The Civil War in the Southern Highlands: A Human Perspective

The Rural Heritage Museum at Mars Hill University opens a new exhibition, “The Civil War In the Southern Highlands: A Human Perspective,” beginning August 19, 2017, and running through March 4, 2018.

This exhibition presents an account, using rare original letters and newly-discovered documents, of the personal struggles of the people living in Madison County and the Southern Appalachian Mountains during the middle of the 19th century. The museum is open daily (except Mondays) from 11 a.m. to 5 p.m., and by appointment. It is located in Montague Hall on the university campus.
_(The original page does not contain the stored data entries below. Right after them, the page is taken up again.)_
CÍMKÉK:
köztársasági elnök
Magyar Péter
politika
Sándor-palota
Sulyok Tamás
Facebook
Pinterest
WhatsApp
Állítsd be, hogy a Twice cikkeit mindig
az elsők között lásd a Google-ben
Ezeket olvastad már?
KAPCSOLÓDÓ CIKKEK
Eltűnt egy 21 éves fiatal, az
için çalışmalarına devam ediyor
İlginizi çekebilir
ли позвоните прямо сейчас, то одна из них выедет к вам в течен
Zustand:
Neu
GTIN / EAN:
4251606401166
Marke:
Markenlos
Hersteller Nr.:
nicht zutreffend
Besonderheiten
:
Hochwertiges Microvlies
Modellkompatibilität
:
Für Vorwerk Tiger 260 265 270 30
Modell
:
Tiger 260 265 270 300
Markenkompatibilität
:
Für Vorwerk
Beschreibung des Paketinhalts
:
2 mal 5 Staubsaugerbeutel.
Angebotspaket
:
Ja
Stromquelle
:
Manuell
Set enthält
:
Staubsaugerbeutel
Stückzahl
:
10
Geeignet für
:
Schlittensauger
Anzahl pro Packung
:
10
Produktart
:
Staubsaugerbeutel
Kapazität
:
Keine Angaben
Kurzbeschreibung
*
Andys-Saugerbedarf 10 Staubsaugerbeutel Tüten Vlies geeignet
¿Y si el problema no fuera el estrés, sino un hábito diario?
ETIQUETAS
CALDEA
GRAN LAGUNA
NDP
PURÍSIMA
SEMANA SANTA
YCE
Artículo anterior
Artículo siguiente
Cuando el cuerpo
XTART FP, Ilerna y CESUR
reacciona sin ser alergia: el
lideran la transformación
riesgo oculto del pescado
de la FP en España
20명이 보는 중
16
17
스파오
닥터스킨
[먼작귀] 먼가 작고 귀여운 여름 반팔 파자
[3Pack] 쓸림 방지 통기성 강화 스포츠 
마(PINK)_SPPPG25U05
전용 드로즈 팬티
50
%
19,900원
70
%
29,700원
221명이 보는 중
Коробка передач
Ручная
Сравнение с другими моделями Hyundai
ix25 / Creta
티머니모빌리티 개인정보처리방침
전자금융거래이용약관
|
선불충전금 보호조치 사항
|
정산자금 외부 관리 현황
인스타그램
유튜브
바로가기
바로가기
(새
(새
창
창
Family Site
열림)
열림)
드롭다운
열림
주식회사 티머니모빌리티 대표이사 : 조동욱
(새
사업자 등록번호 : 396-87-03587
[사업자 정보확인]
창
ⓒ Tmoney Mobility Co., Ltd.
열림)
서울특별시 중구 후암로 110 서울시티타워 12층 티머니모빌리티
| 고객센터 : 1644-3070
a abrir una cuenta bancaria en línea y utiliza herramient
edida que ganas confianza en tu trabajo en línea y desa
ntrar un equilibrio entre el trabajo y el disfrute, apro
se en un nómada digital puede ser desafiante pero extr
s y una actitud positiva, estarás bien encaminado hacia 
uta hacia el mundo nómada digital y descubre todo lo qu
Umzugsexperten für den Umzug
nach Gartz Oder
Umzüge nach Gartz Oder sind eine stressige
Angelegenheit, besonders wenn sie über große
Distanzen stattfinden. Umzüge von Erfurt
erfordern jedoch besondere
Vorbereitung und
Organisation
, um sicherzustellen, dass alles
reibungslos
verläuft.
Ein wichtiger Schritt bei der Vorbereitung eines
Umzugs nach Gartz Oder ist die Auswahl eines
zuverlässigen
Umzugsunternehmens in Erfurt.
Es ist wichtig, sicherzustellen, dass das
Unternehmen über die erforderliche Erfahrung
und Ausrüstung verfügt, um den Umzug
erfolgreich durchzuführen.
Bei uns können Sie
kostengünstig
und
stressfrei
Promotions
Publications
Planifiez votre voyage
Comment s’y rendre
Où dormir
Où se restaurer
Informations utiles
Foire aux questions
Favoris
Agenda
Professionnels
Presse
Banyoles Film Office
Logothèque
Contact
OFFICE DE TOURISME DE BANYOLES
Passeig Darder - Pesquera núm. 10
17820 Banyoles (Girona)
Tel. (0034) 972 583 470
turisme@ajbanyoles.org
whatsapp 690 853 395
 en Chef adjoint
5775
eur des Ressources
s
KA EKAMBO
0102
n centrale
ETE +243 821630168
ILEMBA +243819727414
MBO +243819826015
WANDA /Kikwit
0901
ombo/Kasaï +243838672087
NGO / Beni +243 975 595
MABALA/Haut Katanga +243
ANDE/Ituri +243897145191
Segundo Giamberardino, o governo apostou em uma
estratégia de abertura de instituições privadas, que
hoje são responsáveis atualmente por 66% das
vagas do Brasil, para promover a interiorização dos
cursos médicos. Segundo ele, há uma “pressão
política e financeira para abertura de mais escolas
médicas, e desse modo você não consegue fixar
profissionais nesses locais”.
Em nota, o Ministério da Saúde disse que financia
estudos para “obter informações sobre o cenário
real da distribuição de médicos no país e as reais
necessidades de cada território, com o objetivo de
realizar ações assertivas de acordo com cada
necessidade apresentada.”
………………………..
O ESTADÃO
Admission is free.

The exhibition includes dozens of photographs and authentic objects from the period, including a wedding dress, a jacket worn by James A. Keith, a doctor and lieutenant colonel in the Confederate Army; Confederate currency; flags; books; sabers; ammunition; a McClellan cavalry saddle; and many other objects of everyday life owned by individuals on both sides of the war.

Part of the exhibit explores the “Shelton Laurel Massacre,” an event in January 1863 in which Confederate soldiers under the direction of Lt. Col. Keith summarily arrested and executed 13 prisoners in the remote Shelton Laurel valley of Madison County. That event drove a deep wound into the rural communities of Madison County that lingers to this day.

Exhibit organizers say that, in many ways, the events in Shelton Laurel in 1863 have become emblematic of the Civil War as fought in the mountains: confused and complicated, often conducted outside the rules of war by individuals with changeable loyalties, looking only to survive. The resulting consequences were often brutal for the women, children, and former African-American slaves left to tend to the homes and farms left behind.

Exhibit organizers say they’re not picking sides or casting blame, but rather presenting viewers with the facts as they best know them. The exhibit is “an attempt to shed light on the complex, apocryphal nature of the conflict in the devastated Southern Highlands, which still reverberates deep in the hollows and gaps of the Blue Ridge,” according to museum director Les Reker.

The exhibition was curated by Max Hunt, senior writer for the Mountain Xpress newspaper, along with historian Katherine Cutshall and authors Maynard Shelton and Dan Slagle. Editing, writing, research, and design was provided by Carolyn Comeau and Ryan Phillips. This exhibition is made possible through a grant from the Madison County Tourism and Development Authority.